NOTE: This article stems from the Wednesday night lesson on 2 May, 2012. The audio of that lesson can be found here, on Ebenezer Baptist Church’s Audio: Messages and Lessons; The Everyone Test page.
When it comes to the issue of behavior, there seems to be an unwillingness to confront certain behaviors as inherently destructive. Rather than call those behaviors out, and ensure that everyone knows those particular behaviors are wrong, many leaders opt out of responding, leaving such behaviors unchallenged. In fact, there is a general attitude in this generation that all behaviors, unless they are immediately dangerous to life and health, are essentially equal and there is no real consequence for engaging in one particular behavior over another.
This thinking comes about because the moral absolutes have been generally discarded in favor of a subjective approach that inherently denies that there are behaviors which are always evil in their consequence.
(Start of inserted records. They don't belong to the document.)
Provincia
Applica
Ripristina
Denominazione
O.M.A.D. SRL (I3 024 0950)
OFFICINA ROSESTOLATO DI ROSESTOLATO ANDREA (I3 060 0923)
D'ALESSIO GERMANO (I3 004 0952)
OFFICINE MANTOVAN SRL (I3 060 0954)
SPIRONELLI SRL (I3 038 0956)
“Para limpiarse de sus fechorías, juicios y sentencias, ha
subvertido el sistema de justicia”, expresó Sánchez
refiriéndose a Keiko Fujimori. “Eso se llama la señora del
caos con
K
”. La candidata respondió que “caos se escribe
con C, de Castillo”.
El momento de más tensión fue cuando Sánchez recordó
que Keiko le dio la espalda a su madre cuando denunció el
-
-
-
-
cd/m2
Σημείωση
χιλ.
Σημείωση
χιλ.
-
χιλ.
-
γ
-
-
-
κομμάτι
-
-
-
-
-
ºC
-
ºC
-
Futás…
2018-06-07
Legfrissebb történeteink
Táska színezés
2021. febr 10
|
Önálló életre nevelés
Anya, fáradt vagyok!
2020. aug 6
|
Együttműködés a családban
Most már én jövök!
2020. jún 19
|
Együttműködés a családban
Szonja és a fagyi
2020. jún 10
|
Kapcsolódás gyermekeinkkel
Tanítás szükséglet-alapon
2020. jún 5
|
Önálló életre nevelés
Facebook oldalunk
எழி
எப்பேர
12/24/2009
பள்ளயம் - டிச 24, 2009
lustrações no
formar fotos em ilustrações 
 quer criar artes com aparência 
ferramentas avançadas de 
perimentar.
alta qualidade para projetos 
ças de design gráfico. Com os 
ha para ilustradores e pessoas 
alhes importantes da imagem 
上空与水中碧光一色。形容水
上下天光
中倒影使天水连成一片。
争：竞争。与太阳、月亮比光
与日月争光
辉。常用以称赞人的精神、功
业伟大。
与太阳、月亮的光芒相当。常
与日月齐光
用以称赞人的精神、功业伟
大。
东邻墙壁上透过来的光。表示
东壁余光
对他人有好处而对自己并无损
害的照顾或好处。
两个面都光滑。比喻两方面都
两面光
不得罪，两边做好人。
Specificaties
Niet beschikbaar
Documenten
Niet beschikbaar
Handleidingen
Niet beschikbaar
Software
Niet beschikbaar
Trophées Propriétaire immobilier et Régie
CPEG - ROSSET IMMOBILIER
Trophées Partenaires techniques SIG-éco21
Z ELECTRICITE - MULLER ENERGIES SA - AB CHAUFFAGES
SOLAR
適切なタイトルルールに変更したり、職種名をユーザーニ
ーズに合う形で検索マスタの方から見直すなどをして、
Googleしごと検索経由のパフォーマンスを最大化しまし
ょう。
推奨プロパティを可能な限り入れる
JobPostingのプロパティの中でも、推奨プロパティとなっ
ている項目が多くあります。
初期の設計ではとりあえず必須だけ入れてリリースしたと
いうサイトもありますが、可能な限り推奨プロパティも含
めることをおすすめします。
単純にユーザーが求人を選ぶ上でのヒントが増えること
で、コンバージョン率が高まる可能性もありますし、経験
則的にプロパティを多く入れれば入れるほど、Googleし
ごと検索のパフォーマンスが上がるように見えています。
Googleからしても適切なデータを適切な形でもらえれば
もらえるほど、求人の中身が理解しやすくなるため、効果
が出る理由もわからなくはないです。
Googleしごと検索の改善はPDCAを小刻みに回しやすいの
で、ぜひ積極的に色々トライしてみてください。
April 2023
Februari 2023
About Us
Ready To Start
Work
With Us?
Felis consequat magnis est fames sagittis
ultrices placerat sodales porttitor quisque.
Behaviors which could not come about except the persons which engage in them, abandon reason and consideration for others, in favor of self and the immediate gratification of self. They do so because it appears to them that such actions are without consequence.
Naturally, this would seem to violate a principle which everyone observes from their earliest age:
That every action, no matter how minor and insignificant it may appear, has at least one consequence.
However, because the consequences of some actions take much longer to be realized than others, it appears (especially to those who deliberately blind themselves) that certain actions have no real consequence. Hence, they can be engaged in with impunity.